If a picture appears in the records, leave it out and transcribe the rest exactly.

(Stored data)
------------------------------------------------------------
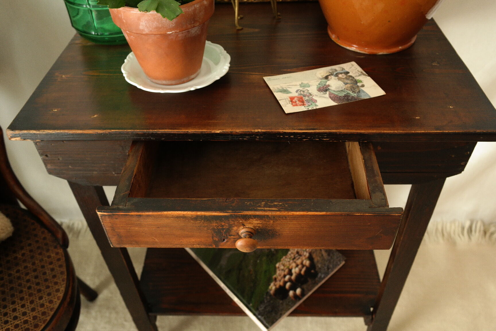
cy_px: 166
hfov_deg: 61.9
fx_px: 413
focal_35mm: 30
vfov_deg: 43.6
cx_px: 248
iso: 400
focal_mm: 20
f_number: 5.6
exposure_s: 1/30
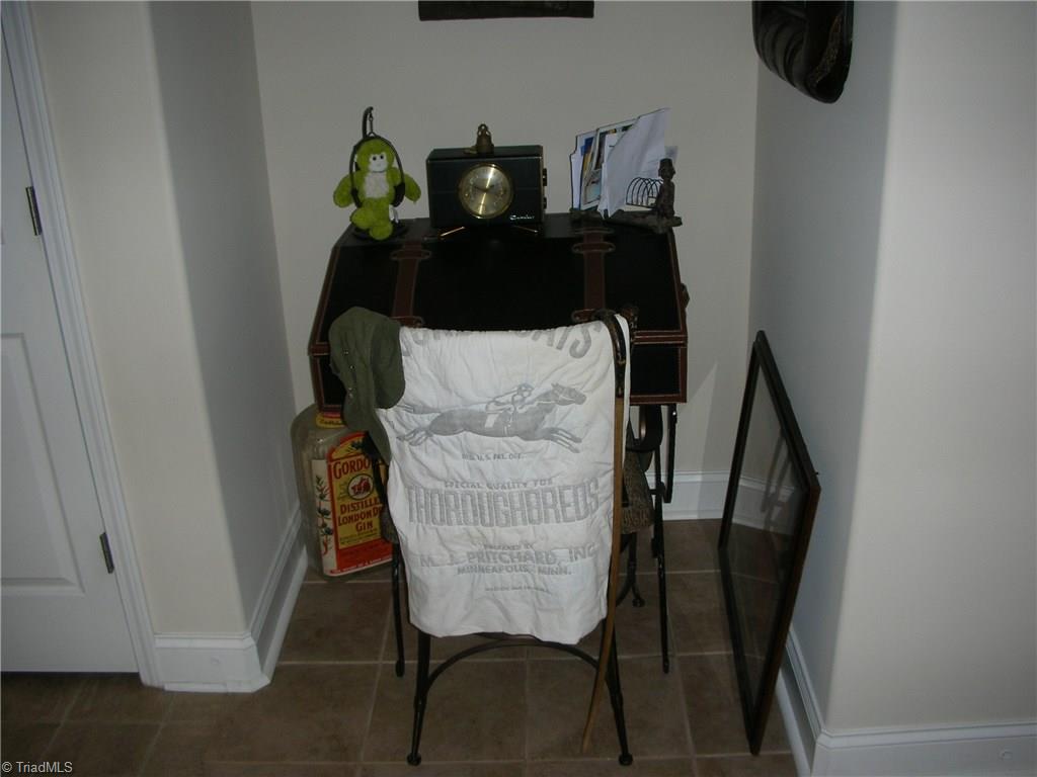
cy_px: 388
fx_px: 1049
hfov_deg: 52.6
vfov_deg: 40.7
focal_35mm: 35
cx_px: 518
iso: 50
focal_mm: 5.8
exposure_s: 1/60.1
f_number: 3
------------------------------------------------------------
* The answer *
cy_px: 166
hfov_deg: 61.9
fx_px: 413
focal_35mm: 30
vfov_deg: 43.6
cx_px: 248
iso: 400
focal_mm: 20
f_number: 5.6
exposure_s: 1/30
cy_px: 388
fx_px: 1049
hfov_deg: 52.6
vfov_deg: 40.7
focal_35mm: 35
cx_px: 518
iso: 50
focal_mm: 5.8
exposure_s: 1/60.1
f_number: 3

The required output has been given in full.